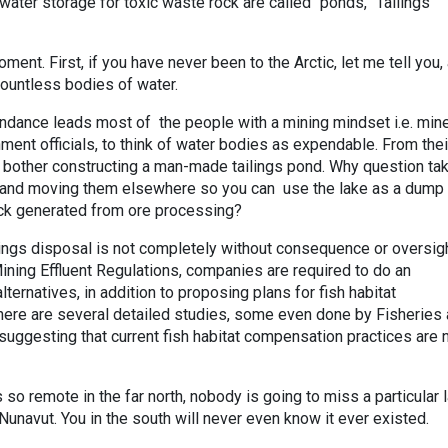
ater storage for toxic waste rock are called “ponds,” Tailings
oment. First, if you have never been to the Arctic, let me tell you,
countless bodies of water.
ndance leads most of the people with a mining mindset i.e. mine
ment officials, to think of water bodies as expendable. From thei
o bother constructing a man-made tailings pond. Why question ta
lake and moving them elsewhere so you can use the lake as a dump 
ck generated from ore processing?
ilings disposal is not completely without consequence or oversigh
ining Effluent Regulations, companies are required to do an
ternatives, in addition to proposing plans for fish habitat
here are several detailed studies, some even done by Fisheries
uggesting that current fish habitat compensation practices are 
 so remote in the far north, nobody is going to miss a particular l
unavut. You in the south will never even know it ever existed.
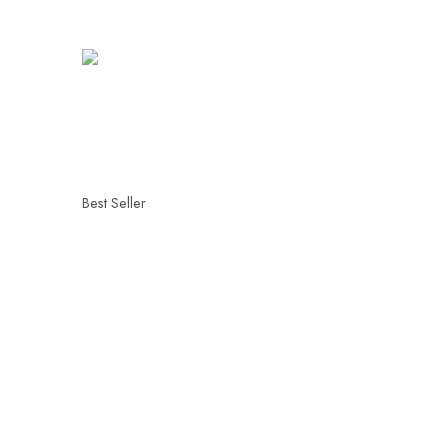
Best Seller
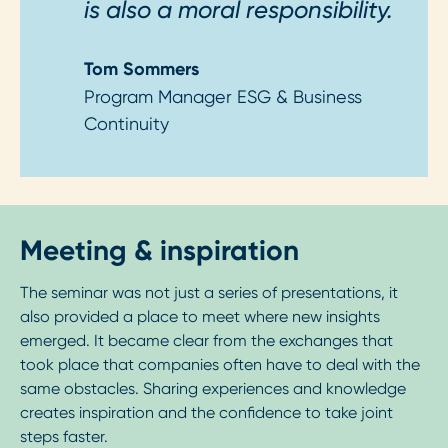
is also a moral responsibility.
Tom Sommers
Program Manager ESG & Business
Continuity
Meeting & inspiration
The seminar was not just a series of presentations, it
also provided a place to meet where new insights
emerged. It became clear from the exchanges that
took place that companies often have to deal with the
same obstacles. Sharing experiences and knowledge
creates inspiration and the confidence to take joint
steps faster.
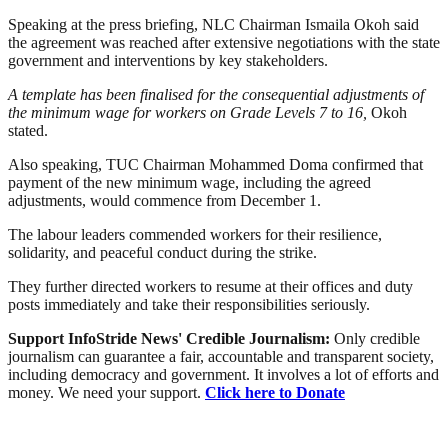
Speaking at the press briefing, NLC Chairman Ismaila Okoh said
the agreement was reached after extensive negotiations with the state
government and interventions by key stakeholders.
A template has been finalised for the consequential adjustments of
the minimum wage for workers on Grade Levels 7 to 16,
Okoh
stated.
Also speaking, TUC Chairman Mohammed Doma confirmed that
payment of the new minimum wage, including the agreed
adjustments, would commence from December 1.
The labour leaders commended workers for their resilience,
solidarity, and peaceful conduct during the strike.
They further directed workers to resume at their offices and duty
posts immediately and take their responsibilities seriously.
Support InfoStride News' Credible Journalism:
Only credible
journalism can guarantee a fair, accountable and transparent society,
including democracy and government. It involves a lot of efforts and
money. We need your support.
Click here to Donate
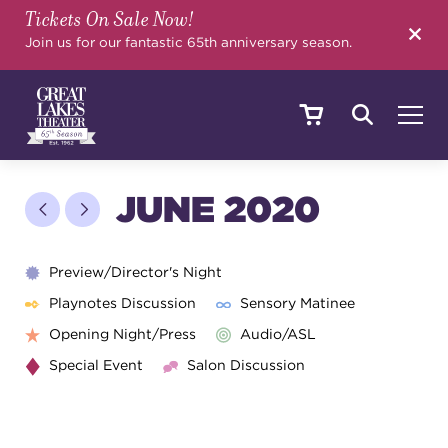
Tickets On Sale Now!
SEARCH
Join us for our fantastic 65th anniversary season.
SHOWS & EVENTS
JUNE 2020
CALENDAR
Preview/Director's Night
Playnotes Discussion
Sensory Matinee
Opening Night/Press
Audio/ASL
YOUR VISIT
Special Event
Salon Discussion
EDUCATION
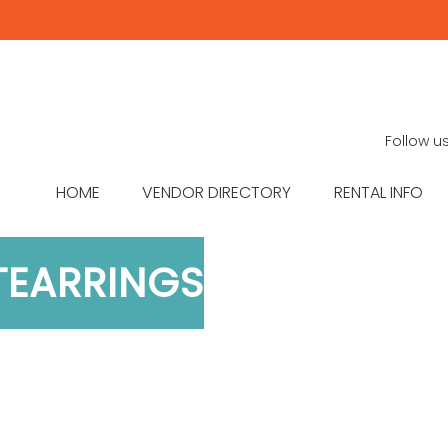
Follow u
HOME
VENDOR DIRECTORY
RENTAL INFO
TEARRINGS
★ ★ ★ ★ ★ ★ ★
Your objective:
Check every line of the data and give the number of them that hold the string "water", with no other words.

Response to the exercise:
2